なお、追客全体の優先順位づけについては追客の優先順位のつけ方で体系的に整理しています。
架電前に閲覧履歴を見てトークを組み立てる
架電タイミングを合わせただけでは不十分で、「何を話すか」の準備も質を左右します。
閲覧データを使うと、相手が何に関心を持っているかが事前に分かります。たとえば次のように活用できます。
- 料金ページを長く見ている → 「ご予算の観点でご質問があれば」と切り出す
- 導入事例ページに時間をかけている → 「同業他社の活用例を具体的にお伝えできます」と提案する
- 機能説明の後半で離脱している → 「どこまでご覧いただきましたか」と確認し、続きから説明する
このように閲覧履歴を見てから架電することで、当たり障りのない「ご検討状況はいかがでしょうか」という汎用トークを卒業できます。相手が関心を持っていたポイントから話を始めると、「分かっている人から電話が来た」という印象になり、会話がスムーズに進みやすくなります。
アウトバウンド営業での資料閲覧活用についてはアウトバウンド営業の追客のコツでも詳しく解説しています。IS と共通する部分も多いので参考になります。
アポ化率を上げる1日の追客ルーティン
閲覧データを使った追客を継続するには、1日の動き方をルーティン化するのが効果的です。以下は IS 担当者向けの目安です。
- 始業直後(9:00〜9:30) :前日夜〜当日朝に資料を開封・閲覧したリードを確認し、優先架電リストを作る。関心度スコアが高い順に並べる。

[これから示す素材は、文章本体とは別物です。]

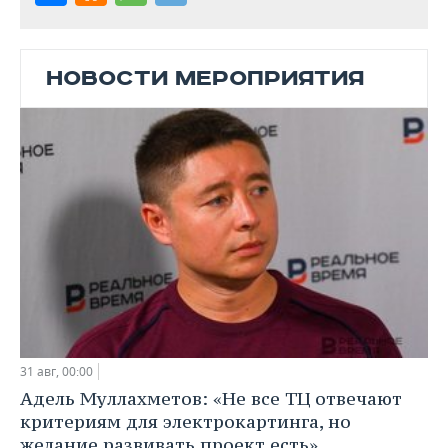
НОВОСТИ МЕРОПРИЯТИЯ
31 авг, 00:00
Адель Муллахметов: «Не все ТЦ отвечают
критериям для электрокартинга, но
желание развивать проект есть»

- 午前架電(9:30〜12:00) :リストの上位から架電。閲覧したページを踏まえてオープニングを変える。
- 昼時間(12:00〜13:00) :追加で通知が届いたリードをチェックし、午後の架電候補に加える。
- 午後架電(14:00〜17:30) :中優先リード(開封済みだが閲覧が浅い相手)へフォロー。架電がつながらなければ短めのフォローメールを送る。
- 終業前(17:30〜18:00) :翌日向けに新規送付済みリードの開封状況を確認。未開封が続く相手は件名・資料を変える検討をする。
毎日このサイクルを回すことで、「なんとなく追客リストを順番に当たる」状態から「反応順に動く」状態に切り替わります。架電数が同じでも、アポにつながる確率は大きく変わります。
インサイドセールスの追客で重要なのは、量より「相手の状態を見て当てるタイミングを選ぶ」ことです。送った資料の閲覧反応を追うだけで、今日当てるべき相手が明確になります。まずは自分が送っている資料の開封状況を把握することから始めてみてください。